Please swap every "pose" in the rows below for "view" and give the rows back with nothing else changed, leaving out the pictures.

━━ Data supplied

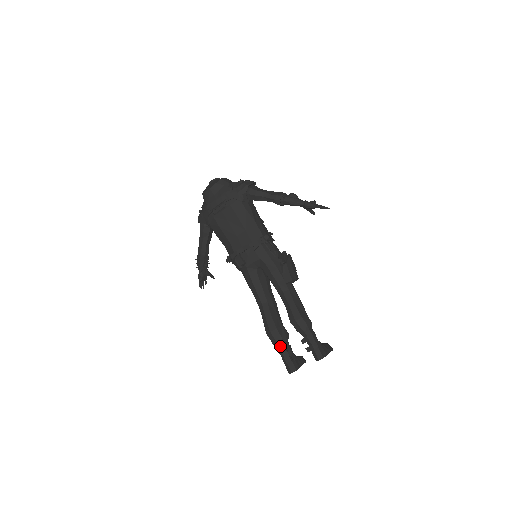
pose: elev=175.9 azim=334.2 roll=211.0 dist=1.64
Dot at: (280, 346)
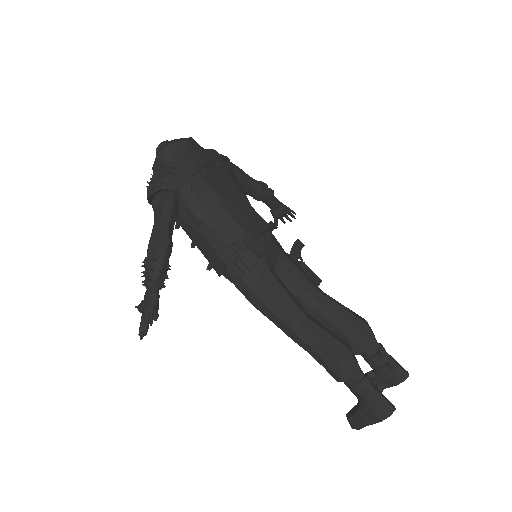
Dot at: (361, 372)
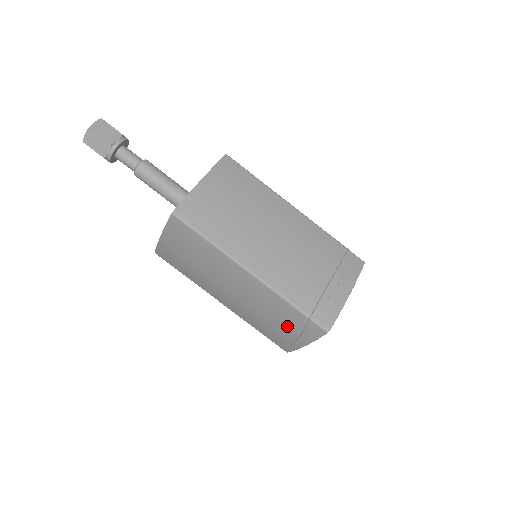
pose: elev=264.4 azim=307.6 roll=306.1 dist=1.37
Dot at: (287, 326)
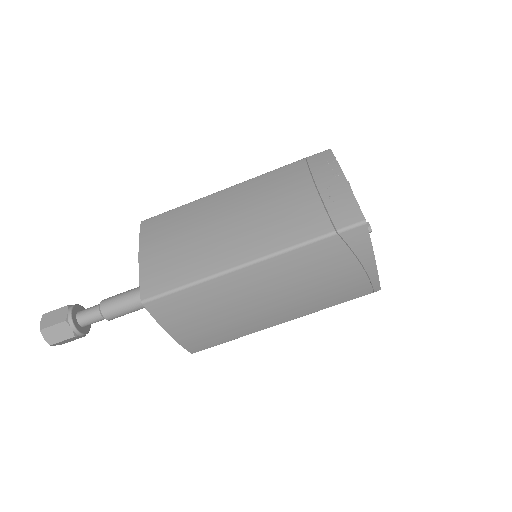
Dot at: (338, 266)
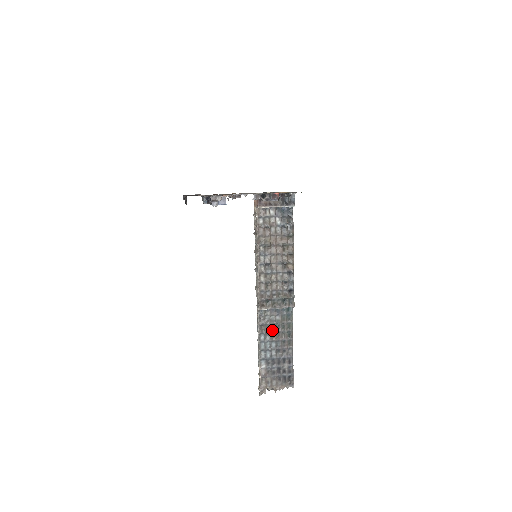
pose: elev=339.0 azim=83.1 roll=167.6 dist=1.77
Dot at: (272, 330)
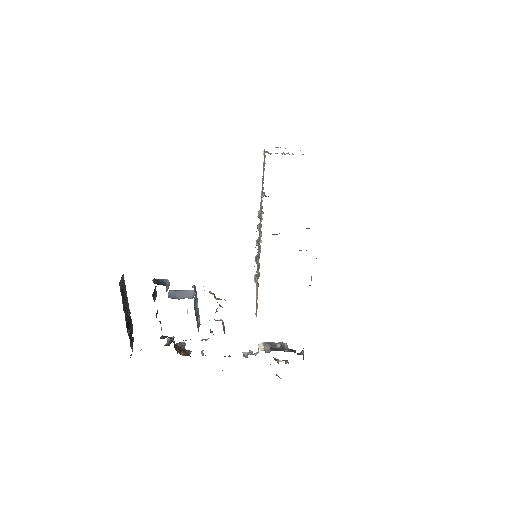
Dot at: occluded
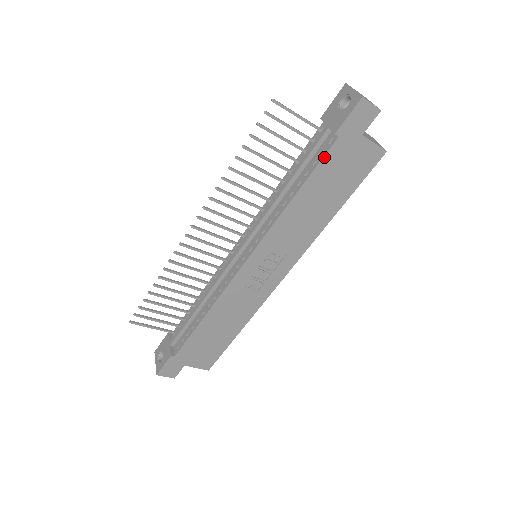
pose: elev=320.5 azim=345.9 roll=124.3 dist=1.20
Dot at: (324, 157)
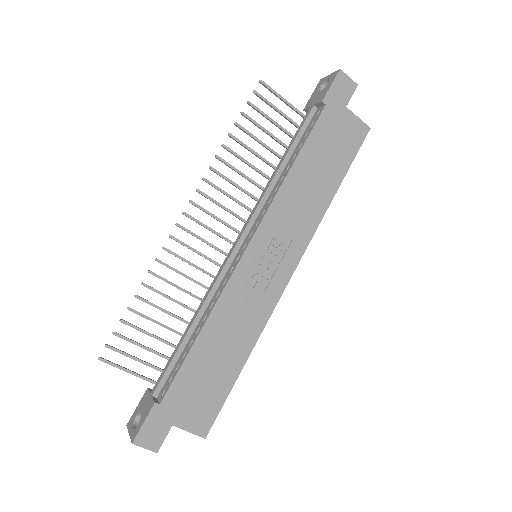
Dot at: (315, 124)
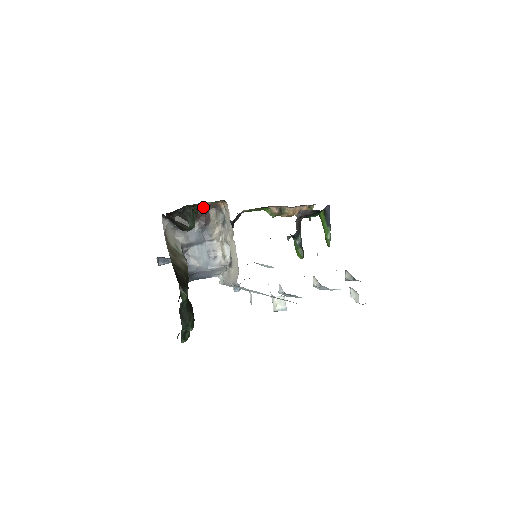
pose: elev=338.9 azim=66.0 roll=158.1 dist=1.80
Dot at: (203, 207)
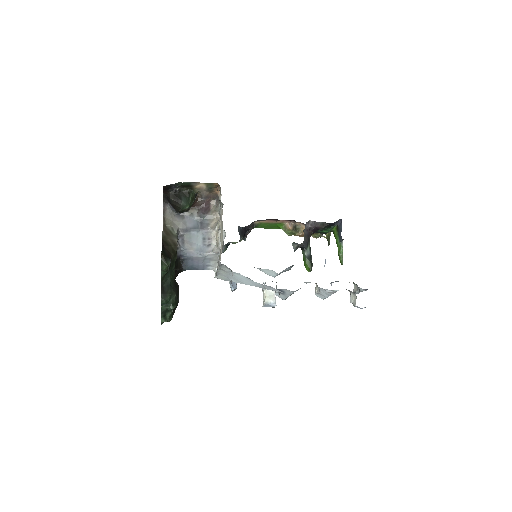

━━━━

* **Correct answer**
view: elev=175.9 azim=334.2 roll=211.0 dist=1.64
Dot at: (280, 346)
Dot at: (361, 372)
view: elev=264.4 azim=307.6 roll=306.1 dist=1.37
Dot at: (287, 326)
Dot at: (338, 266)
view: elev=339.0 azim=83.1 roll=167.6 dist=1.77
Dot at: (272, 330)
Dot at: occluded
view: elev=320.5 azim=345.9 roll=124.3 dist=1.20
Dot at: (324, 157)
Dot at: (315, 124)
view: elev=338.9 azim=66.0 roll=158.1 dist=1.80
Dot at: (203, 207)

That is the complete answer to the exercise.